▶ AVAILABLE DATA
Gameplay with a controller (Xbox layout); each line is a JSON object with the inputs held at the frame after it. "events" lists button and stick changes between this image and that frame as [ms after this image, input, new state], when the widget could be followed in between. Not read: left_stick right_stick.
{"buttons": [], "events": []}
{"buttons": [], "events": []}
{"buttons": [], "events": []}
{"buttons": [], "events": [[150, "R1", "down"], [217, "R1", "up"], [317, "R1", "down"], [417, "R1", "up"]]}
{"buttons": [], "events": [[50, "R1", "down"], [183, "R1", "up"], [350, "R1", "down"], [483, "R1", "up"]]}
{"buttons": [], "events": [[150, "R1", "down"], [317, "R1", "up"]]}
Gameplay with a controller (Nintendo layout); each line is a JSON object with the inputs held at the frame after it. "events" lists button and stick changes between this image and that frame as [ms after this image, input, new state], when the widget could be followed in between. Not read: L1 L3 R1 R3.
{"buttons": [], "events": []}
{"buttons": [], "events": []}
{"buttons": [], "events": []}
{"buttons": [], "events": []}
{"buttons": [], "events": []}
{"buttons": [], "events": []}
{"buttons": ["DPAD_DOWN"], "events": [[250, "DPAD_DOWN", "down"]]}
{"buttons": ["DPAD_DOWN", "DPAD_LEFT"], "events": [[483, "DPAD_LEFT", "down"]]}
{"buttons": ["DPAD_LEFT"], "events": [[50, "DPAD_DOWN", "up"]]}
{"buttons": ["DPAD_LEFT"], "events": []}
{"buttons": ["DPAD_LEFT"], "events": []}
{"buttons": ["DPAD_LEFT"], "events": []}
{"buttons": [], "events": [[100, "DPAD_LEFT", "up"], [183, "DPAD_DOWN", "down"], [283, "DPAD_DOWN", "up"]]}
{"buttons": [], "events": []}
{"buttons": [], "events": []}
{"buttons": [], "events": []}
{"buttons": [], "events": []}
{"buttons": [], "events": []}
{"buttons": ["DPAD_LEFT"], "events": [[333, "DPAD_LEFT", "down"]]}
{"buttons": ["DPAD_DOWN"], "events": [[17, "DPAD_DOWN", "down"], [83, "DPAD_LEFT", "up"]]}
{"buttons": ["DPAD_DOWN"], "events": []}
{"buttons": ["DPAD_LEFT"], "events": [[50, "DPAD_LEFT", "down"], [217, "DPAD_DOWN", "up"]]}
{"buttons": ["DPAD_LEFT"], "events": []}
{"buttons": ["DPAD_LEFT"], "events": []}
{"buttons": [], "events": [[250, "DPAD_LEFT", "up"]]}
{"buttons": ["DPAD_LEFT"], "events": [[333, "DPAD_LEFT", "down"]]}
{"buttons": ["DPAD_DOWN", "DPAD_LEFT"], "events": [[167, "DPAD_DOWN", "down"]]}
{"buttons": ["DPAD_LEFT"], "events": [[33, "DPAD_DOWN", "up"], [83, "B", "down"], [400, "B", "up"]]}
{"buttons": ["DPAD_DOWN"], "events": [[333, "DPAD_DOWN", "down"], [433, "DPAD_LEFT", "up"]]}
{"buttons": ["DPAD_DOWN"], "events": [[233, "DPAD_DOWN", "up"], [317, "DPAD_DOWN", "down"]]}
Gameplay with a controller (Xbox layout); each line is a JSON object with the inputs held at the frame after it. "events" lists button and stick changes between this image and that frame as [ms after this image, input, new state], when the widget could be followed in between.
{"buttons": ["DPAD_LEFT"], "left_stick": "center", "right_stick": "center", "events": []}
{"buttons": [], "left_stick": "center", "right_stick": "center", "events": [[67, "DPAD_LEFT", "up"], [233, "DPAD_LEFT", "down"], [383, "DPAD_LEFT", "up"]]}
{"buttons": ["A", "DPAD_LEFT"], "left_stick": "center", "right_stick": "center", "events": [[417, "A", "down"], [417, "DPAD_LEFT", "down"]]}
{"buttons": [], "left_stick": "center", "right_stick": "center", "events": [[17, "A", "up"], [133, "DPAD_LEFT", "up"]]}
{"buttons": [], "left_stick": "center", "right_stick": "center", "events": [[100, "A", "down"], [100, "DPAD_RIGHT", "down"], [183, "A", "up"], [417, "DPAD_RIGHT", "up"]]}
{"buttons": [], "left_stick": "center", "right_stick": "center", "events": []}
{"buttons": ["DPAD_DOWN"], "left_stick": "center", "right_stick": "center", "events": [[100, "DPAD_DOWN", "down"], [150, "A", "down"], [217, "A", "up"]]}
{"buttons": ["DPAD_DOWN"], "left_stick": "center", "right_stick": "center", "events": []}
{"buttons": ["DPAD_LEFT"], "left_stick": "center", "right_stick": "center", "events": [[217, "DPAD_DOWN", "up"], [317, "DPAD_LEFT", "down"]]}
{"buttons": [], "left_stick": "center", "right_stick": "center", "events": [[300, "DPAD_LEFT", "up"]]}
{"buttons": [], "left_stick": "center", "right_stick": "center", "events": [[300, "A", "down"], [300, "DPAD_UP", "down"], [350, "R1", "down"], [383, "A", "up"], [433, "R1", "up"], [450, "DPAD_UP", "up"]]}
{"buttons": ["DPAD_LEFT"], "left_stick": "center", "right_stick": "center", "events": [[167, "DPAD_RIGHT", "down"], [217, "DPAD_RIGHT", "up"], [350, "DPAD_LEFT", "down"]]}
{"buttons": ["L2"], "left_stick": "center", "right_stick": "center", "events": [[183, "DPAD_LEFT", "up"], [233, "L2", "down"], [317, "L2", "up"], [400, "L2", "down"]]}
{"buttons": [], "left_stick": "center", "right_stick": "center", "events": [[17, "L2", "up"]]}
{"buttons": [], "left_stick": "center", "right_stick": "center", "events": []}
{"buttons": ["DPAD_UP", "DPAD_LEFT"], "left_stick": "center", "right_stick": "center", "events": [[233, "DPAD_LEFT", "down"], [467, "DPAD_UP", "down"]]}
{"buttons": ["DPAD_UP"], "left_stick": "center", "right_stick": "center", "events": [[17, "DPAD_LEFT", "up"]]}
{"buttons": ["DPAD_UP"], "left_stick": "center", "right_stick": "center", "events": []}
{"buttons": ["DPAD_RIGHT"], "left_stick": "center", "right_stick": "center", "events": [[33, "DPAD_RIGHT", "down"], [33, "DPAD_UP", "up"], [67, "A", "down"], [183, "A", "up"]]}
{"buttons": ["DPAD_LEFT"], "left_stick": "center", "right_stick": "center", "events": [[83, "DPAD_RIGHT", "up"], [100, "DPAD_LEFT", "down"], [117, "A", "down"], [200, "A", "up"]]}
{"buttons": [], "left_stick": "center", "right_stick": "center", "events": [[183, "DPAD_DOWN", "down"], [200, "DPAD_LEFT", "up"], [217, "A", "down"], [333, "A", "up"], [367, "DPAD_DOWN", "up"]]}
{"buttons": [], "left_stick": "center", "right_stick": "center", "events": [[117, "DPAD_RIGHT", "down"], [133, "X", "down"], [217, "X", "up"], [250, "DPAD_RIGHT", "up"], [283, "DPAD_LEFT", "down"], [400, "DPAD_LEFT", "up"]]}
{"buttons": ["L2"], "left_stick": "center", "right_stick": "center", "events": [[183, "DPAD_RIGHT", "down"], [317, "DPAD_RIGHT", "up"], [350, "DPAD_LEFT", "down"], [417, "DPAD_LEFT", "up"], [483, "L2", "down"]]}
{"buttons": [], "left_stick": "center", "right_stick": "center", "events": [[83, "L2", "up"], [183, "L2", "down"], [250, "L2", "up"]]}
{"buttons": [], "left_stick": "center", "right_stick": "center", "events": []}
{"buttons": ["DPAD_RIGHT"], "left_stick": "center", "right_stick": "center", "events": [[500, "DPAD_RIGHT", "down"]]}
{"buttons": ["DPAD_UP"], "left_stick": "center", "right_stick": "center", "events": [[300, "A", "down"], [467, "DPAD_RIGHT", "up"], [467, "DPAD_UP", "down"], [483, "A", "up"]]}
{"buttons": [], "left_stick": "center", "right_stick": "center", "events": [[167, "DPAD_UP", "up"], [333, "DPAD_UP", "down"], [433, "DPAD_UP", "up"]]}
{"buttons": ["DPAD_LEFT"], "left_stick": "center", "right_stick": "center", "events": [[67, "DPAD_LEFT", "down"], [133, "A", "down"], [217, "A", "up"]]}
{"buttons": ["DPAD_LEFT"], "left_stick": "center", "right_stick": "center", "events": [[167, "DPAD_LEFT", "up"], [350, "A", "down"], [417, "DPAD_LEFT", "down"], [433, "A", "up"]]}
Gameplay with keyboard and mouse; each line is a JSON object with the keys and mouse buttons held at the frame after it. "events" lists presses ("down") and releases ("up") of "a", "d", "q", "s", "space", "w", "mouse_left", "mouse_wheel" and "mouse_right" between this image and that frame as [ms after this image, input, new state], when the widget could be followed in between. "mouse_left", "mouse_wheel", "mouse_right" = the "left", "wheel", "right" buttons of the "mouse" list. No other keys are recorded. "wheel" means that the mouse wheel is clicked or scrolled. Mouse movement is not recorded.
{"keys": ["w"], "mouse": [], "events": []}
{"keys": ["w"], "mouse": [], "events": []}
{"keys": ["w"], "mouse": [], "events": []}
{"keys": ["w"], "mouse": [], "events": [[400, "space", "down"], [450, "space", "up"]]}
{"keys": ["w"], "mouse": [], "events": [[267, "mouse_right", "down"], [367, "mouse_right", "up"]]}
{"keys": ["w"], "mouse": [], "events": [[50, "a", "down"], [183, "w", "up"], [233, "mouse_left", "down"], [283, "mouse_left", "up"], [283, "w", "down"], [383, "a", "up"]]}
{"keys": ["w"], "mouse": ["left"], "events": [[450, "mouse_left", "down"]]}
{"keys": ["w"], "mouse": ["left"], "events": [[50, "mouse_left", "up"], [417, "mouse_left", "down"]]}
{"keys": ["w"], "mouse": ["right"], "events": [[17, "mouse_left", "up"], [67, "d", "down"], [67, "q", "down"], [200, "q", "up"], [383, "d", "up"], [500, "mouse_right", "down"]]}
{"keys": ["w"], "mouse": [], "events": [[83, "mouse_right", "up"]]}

▶ WORK INSTRUCTIONS
Above are some records. Copy each of their lines that holds the string "space".

▶ RESULT OF THIS EXERCISE
Gameplay with keyboard and mouse; each line is a JSON object with the keys and mouse buttons held at the frame after it. "events" lists presses ("down") and releases ("up") of "a", "d", "q", "s", "space", "w", "mouse_left", "mouse_wheel" and "mouse_right" between this image and that frame as [ms after this image, input, new state], when the widget could be followed in between. "mouse_left", "mouse_wheel", "mouse_right" = the "left", "wheel", "right" buttons of the "mouse" list. No other keys are recorded. "wheel" means that the mouse wheel is clicked or scrolled. Mouse movement is not recorded.
{"keys": ["w"], "mouse": [], "events": [[400, "space", "down"], [450, "space", "up"]]}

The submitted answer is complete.